Hot on the heels of its launch of multiple missiles last Saturday, North Korea unleashed a second barrage on Thursday afternoon, in what appears to be an act designed to capture the attention of Washington.
Projectiles were fired from a medium-range missile base in the Sino-ri area, northeast of Pyongyang, at around 4.30pm local time, South Korea’s Joint Chiefs said, according to Seoul-based Yonhap news agency. They landed in the Sea of Japan, which Korea calls the East Sea.
Military officials in the South said that two rockets were fired; they flew 270 and 420 kilometers (170 and 260 miles), according to a later report by AFP.
Saturday’s launch – the first missile test North Korea had conducted since it started engaging global leaders in a “charm offensive” unleashed at the start of 2018 – involved a combination of rockets from a tactical, multiple launch system, as well as a short-range ballistic missile.
At the end of 2017, North Korean leader Kim Jong Un announced that his nuclear and intercontinental ballistic missile programs were complete, and, indeed, no nuclear or ICBM tests have been conducted by the hardline state since then.

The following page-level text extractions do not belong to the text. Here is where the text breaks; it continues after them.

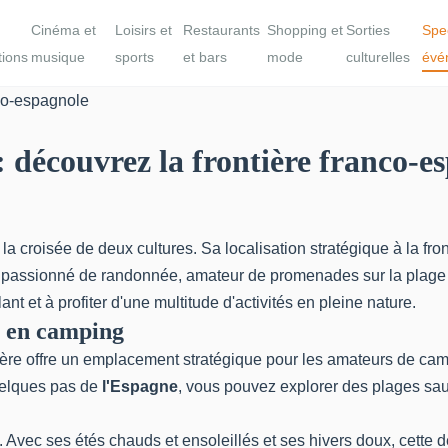
Cinéma et
Loisirs et
Restaurants
Shopping et
Sorties
Spe
tions
musique
sports
et bars
mode
culturelles
évé
 découvrez la frontière franco-e
 croisée de deux cultures. Sa localisation stratégique à la fron
passionné de randonnée, amateur de promenades sur la plage o
nt et à profiter d'une multitude d'activités en pleine nature.
r en camping
erbère offre un emplacement stratégique pour les amateurs de ca
uelques pas de
l'Espagne
, vous pouvez explorer des plages sa
 Avec ses étés chauds et ensoleillés et ses hivers doux, cette d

This de facto test moratorium has been repeatedly hailed by US President Donald Trump as a key outcome of his engagement with Kim.
Kim aims at Trump
However, following Trump’s walk-out from the bilateral summit in Hanoi in February, North Korea has made clear its angst with a series of actions.
It has called two unusual press conferences – one in Hanoi, on the night of the summit, and a subsequent one in Pyongyang. And last month it launched an unidentified tactical weapon – possibly an anti-tank rocket – followed by multiple short-range missiles on Saturday, and yet more projectiles today.
Trump barely reacted to last Saturday’s launch, brushing it off with a tweet in which he assured followers that his relationship with Kim remained solid and a bilateral deal would happen.
On that day, Andrei Lankov, a North Korea expert at Kookmin University in Seoul, predicted to Asia Times that – absent a US response – North Korea would likely unleash a series of calibrated provocations.
Other experts agreed in regard to what North Korea seeks to achieve with its latest launch.
“The North Koreans aim to bring Trump back into the room,” Mike Breen, author of The New Koreans, told Asia Times following Thursday’s launch. “Maybe they are testing Trump’s resolve by raising the specter of 2017.”
In late 2017, tensions sky-rocketed after North Korea tested a ballistic missile capable of striking the mainland United States, while Kim and Trump engaged in a cross-Pacific war of words. Trump has since referred to how close the two sides came to war, though some believe this may be hyperbole.
“We may be entering a period of heightened tensions,” Breen warned, but he noted that today’s launch is not a game changer. “The red line would be a nuclear test,” he said.
And even that clock is ticking. Last month, Kim told North Korea’s Supreme People’s Assembly that he would hold the door open for dialog only until the end of this year.